Bewegung der Geißeln

Im Prinzip funktioniert die Bewegung der Geißeln ähnlich wie das Aneinander-vorbei-Gleiten der Actin- und Myosinfasern in unseren Muskeln. Nur übernehmen hier die A- und B-Tubuli der neun peripheren Doppeltubuli die Rolle von Actin und Myosin.

Eine entscheidende Rolle spielen die äußeren Dyneinarme der Doppeltubuli:

Die äußeren Dyneinarme sind für die Bewegung der Geißel verantwortlich
Autor: Ulrich Helmich 2022, Lizenz: siehe Seitenende

Der äußere Dyneinarm ist mit seiner Basis an dem Mikrotubulus A befestigt, und mit seinem Kopf kann er über Querbrücken Kontakt mit dem Tubus B des benachbarten Doppeltubus aufnehmen - ähnlich, wie die Myosinköpfe in einem Muskel Kontakt mit den Actinfasern aufnehmen.

Wenn ATP anwesend ist, werden die Dyneinköpfchen gelöst, unter Spaltung von ATP um ca. 45 º bewegt [7] und dann neu mit dem B-Tubus verbunden, wobei ADP und Pi freigesetzt werden. Dabei nehmen die Dyneinköpfchen wieder ihre ursprüngliche Position ein. Die Folge dieser ganzen Aktion ist eine kleine Verschiebung der benachbarten Doppelmikrotubuli.
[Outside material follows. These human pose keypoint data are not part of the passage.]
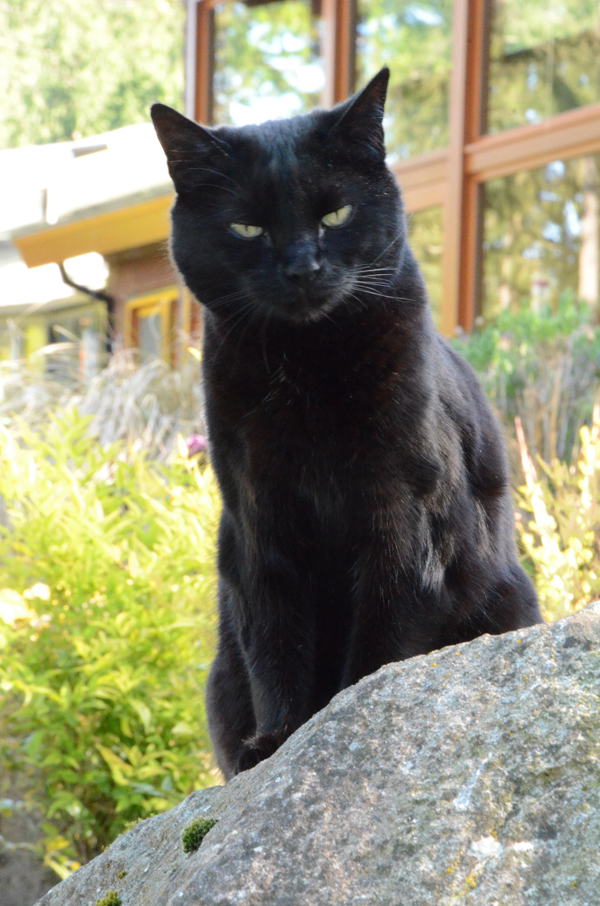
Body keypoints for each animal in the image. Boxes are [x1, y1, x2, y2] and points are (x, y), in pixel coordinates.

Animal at [151, 69, 544, 776]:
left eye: (335, 214)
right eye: (247, 227)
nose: (302, 266)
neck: (308, 374)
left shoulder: (405, 516)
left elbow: (383, 634)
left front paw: (346, 719)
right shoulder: (259, 520)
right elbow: (275, 640)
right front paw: (278, 741)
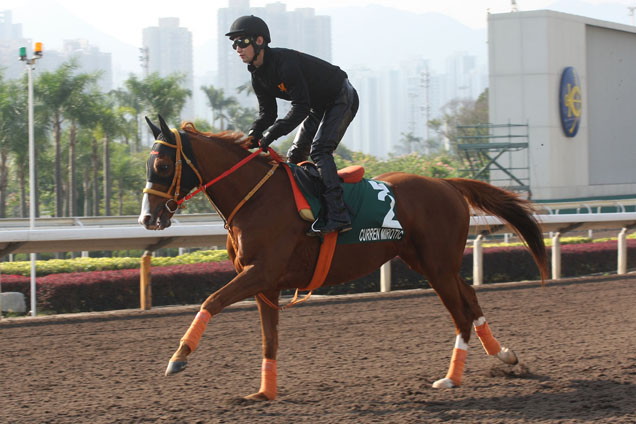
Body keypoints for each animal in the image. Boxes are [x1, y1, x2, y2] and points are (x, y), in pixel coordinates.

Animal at [139, 116, 548, 400]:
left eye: (162, 166)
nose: (147, 218)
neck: (255, 197)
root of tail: (447, 183)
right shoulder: (264, 283)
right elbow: (269, 339)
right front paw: (265, 393)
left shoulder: (261, 272)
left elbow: (211, 300)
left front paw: (178, 357)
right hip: (429, 262)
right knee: (470, 295)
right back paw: (504, 355)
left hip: (436, 265)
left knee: (460, 314)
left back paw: (451, 378)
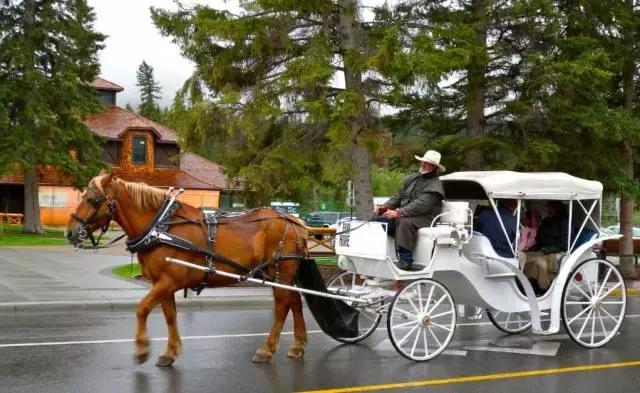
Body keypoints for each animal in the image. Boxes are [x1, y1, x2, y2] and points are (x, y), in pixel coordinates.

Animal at [66, 173, 312, 366]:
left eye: (93, 199)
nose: (70, 232)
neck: (161, 228)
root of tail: (295, 222)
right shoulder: (162, 283)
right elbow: (170, 316)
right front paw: (170, 352)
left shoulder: (169, 281)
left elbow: (142, 309)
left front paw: (142, 348)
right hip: (281, 276)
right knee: (295, 302)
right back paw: (298, 346)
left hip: (280, 273)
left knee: (282, 307)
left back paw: (267, 349)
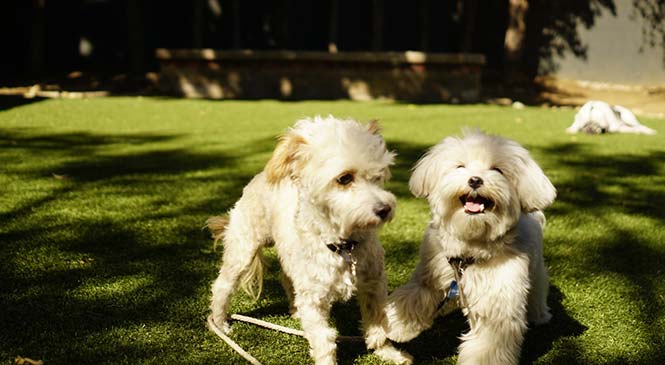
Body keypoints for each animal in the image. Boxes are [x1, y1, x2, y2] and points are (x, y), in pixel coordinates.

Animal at [210, 115, 412, 364]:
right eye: (344, 178)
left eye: (378, 177)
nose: (385, 209)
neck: (343, 245)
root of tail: (260, 176)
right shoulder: (314, 298)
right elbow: (324, 338)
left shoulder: (374, 284)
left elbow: (378, 323)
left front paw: (387, 352)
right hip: (243, 248)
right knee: (222, 285)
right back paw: (220, 322)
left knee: (287, 279)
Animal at [384, 130, 556, 364]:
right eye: (460, 166)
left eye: (497, 170)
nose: (475, 179)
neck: (470, 247)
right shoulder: (432, 273)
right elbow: (412, 297)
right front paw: (395, 325)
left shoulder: (497, 304)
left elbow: (488, 346)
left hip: (536, 272)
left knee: (538, 291)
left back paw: (539, 315)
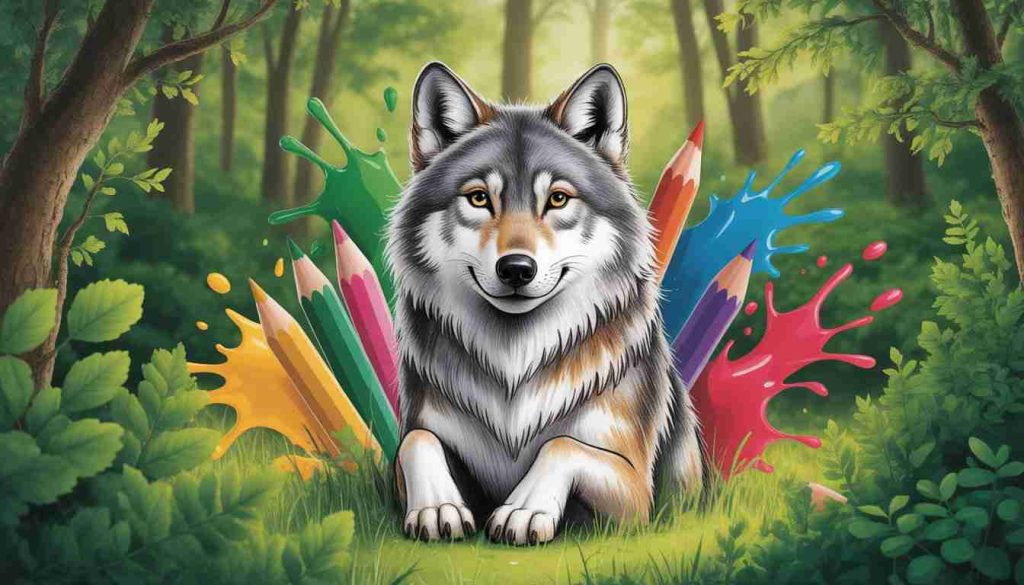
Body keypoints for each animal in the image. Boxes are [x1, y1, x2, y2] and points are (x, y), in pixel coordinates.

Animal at [385, 62, 704, 545]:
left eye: (557, 199)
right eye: (479, 198)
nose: (517, 269)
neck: (515, 365)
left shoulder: (635, 493)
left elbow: (561, 444)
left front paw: (524, 509)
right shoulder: (417, 446)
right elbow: (416, 441)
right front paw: (439, 507)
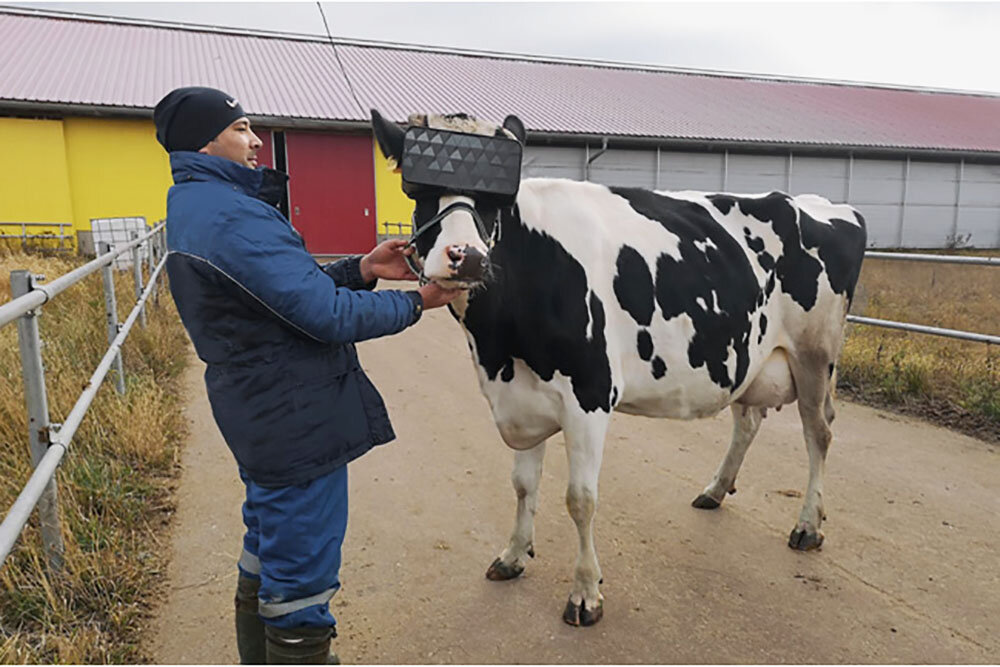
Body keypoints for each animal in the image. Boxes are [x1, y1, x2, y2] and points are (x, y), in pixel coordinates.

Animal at [372, 108, 864, 628]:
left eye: (496, 200)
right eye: (417, 192)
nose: (466, 257)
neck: (498, 348)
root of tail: (823, 204)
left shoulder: (589, 395)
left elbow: (580, 499)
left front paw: (586, 593)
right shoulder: (521, 397)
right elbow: (524, 485)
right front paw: (513, 555)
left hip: (815, 355)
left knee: (818, 433)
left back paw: (808, 525)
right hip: (747, 354)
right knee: (748, 419)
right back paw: (715, 489)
In den Muskelzellen der Tiere führt diese Verschiebung (Actin-Myosin) zu einer Verkürzung der Muskelfaser. Im intrazellulären Transport von Vesikeln "laufen" Dynein-Einheiten mit den gebundenen Vesikeln auf Mikrotubuli entlang.
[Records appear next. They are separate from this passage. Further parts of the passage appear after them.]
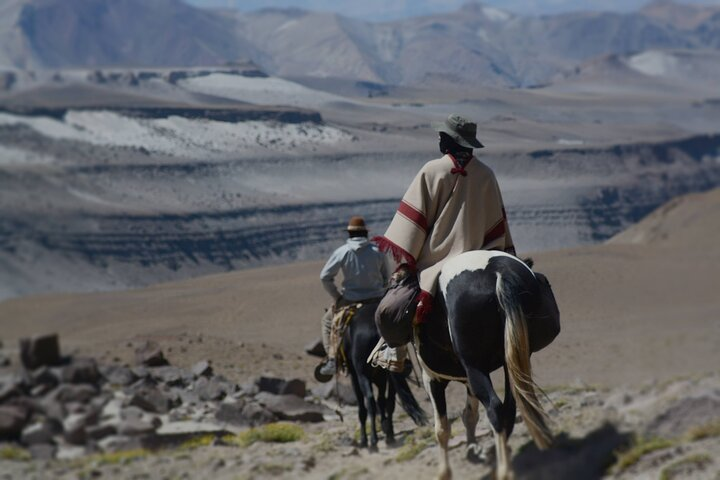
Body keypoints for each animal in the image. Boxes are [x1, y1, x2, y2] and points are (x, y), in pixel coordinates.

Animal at [340, 300, 424, 450]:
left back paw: (373, 440)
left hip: (362, 375)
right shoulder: (382, 379)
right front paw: (386, 429)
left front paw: (364, 439)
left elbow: (363, 407)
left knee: (370, 401)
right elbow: (384, 402)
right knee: (387, 402)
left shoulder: (355, 377)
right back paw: (389, 435)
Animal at [416, 251, 564, 480]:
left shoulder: (432, 378)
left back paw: (504, 470)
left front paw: (444, 472)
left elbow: (442, 428)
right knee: (510, 408)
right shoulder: (466, 378)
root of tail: (499, 271)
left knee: (495, 408)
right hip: (510, 363)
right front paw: (473, 450)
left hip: (475, 368)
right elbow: (469, 415)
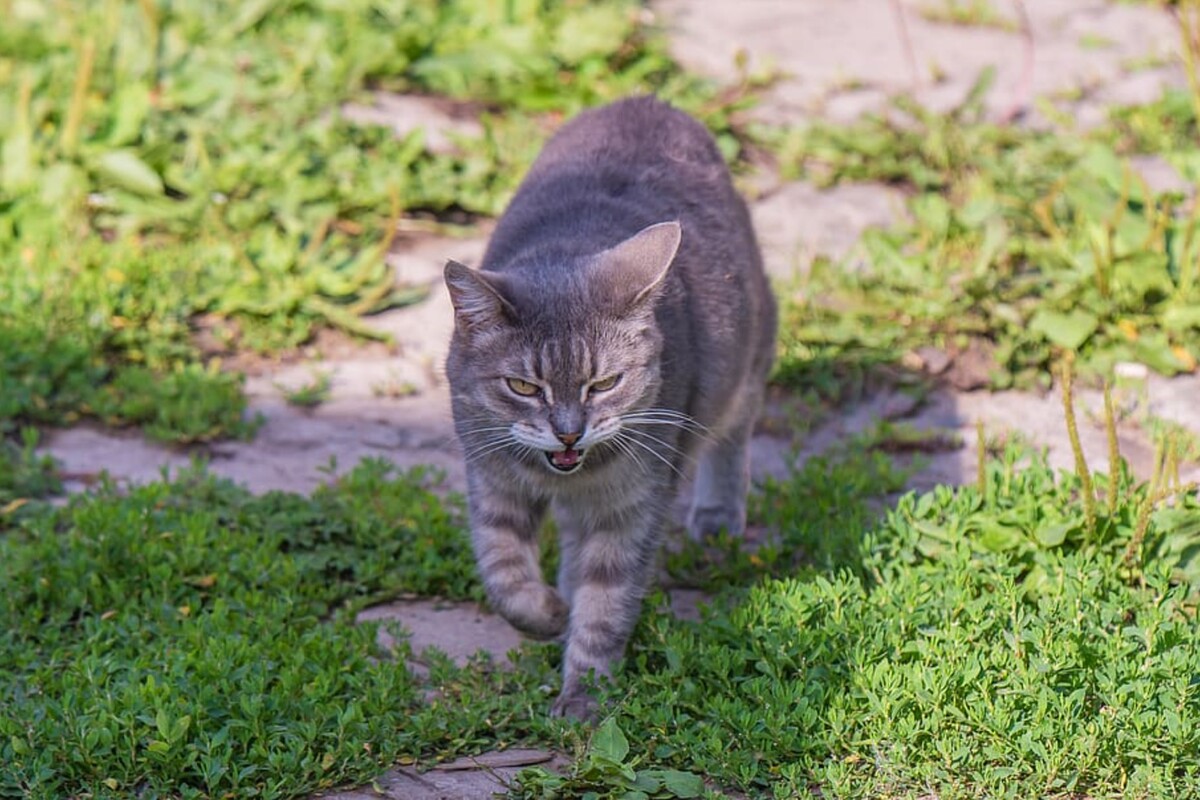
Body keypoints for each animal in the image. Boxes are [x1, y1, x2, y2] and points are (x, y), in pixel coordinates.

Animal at [446, 95, 772, 719]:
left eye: (604, 383)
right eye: (523, 386)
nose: (569, 433)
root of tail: (645, 99)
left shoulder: (633, 506)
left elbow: (606, 603)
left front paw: (584, 697)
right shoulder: (492, 479)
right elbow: (503, 574)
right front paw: (548, 612)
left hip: (747, 358)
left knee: (737, 427)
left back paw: (717, 514)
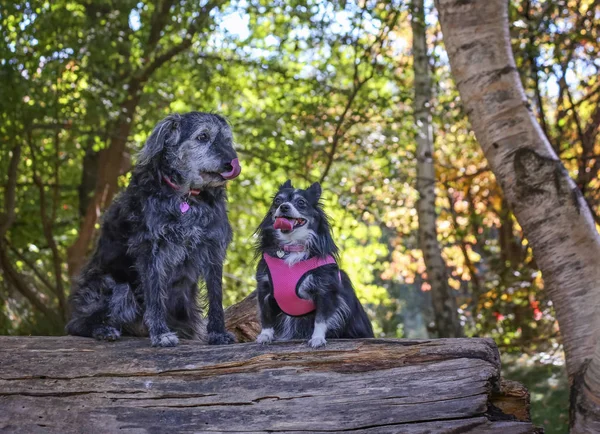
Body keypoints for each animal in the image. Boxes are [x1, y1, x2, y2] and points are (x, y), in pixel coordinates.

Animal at [66, 111, 241, 346]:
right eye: (203, 136)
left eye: (227, 139)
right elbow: (155, 295)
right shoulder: (151, 250)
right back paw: (103, 329)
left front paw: (218, 332)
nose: (232, 162)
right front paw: (160, 333)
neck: (186, 198)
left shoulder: (213, 249)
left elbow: (216, 296)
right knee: (76, 324)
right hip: (114, 286)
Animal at [254, 181, 376, 348]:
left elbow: (320, 319)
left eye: (301, 203)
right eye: (277, 201)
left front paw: (317, 338)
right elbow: (266, 316)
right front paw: (265, 335)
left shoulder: (324, 291)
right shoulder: (265, 289)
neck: (292, 247)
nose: (284, 207)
Bei Geißeln und Cilien sind die Doppeltubuli durch die Nexin-Brücken miteinander starr verbunden sind. Außerdem sind die Geißeln und Cilien fest mit der Basalplatte in der Zelle verankert. Eine Verschiebung benachbarter Doppeltubuli kann daher nicht stattfinden, stattdessen verbiegen sich die Geißeln.

Vielleicht könnte man dieses Verbiegen mit einem Bimetall vergleichen, bei dem sich die eine Metallschicht stärker ausdehnt als die andere, so dass sich der Metallstreifen krümmt.
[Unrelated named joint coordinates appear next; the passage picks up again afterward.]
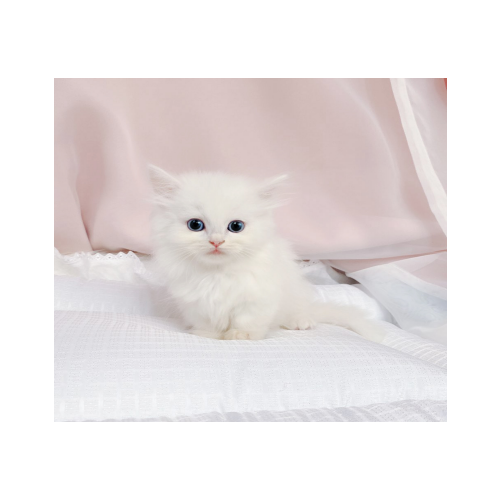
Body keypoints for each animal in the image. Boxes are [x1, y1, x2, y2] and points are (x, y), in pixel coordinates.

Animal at [149, 165, 385, 342]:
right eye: (195, 225)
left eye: (236, 226)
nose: (216, 242)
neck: (218, 273)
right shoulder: (197, 303)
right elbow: (207, 324)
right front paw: (208, 335)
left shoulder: (257, 299)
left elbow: (246, 320)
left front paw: (240, 335)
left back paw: (300, 321)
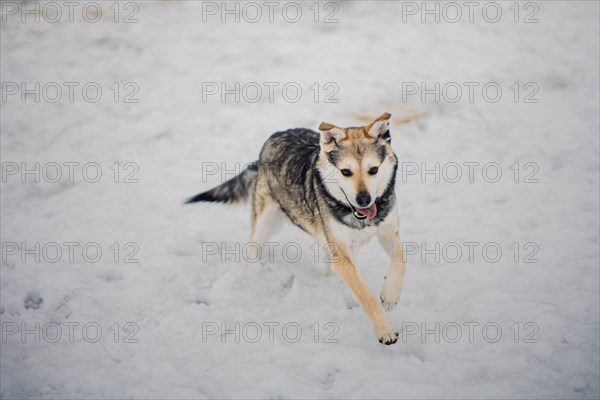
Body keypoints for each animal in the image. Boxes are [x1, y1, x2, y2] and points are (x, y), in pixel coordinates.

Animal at [185, 112, 406, 344]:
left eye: (373, 170)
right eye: (346, 172)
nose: (364, 200)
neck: (359, 216)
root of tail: (274, 137)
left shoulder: (388, 232)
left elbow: (401, 260)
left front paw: (390, 296)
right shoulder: (341, 253)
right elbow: (365, 294)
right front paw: (384, 329)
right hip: (264, 222)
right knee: (253, 251)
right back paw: (254, 277)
"Dynein bewirkt, dass sich in jedem der äußeren Paare ein Mikrotubulus relativ Dynein bewirkt, dass sich in jedem der äußeren Paare ein Mikrotubulus relativ zum anderen bewegt, so dass sich die Gesamtstruktur verbiegt." [6].

Schlagmuster eukaryotischer Flagellen und Cilien
Original: Kohidai, L. Vector: Urutseg, CC BY 3.0, via Wikimedia Commons

Dieses Bild aus der engl. Wikipedia zeigt, wie schlagende Geißeln Bewegung erzeugen können, entweder rotieren sie wie ein Propeller (links), oder sie schlagen hin- und her wie bei manchen Tretbooten (rechts).

"Beim effektiven Schlag bleibt das Cilium mehr oder weniger in ganzer Länge gestreckt, während es an seiner Verankerung im Zellkörper umgelegt wird. Beim Rückschlag dagegen krümmt sich das Cilium entlang seiner gesamten Länge elastisch durch, um mit geringstem Widerstand in die Ausgangsposition zurückzukehren. Wie durch die Armbewegung beim Brustschwimmen resultiert durch den unterschiedlichen hydrodynamischen Widerstand eine Nettobewegung durch den effektiven Schlag." [7].

Quellen:

  1. Niko Heddergott: "Zellbiologische Aspekte der Motilität von Trypanosoma brucei unter Berücksichtigung der Interaktion mit der Mikroumwelt". Würzburg 2010 (Dissertation).
  2. engl. Wikipedia, Artikel "Flagellum".
  3. Kadereit , Körner, Nick, Sonnewald: Strasburger - Lehrbuch der Pflanzenwissenschaften, 38. Auflage, Springer Berlin Heidelberg 2021.
  4. Wikipedia, Artikel "Flimmerepithel".
  5. Storch, Welsch: Kurzes Lehrbuch der Zoologie, 8. Auflage, Spektrum-Verlag 2005.
  6. Berg, Tymoczko, Gatto jr., Stryer: Stryer Biochemie, 8. Auflage, Springer Berlin Heidelberg 2018.
  7. Plattner, Hentschel. Zellbiologie, 5. Auflage. Stuttgart 2017.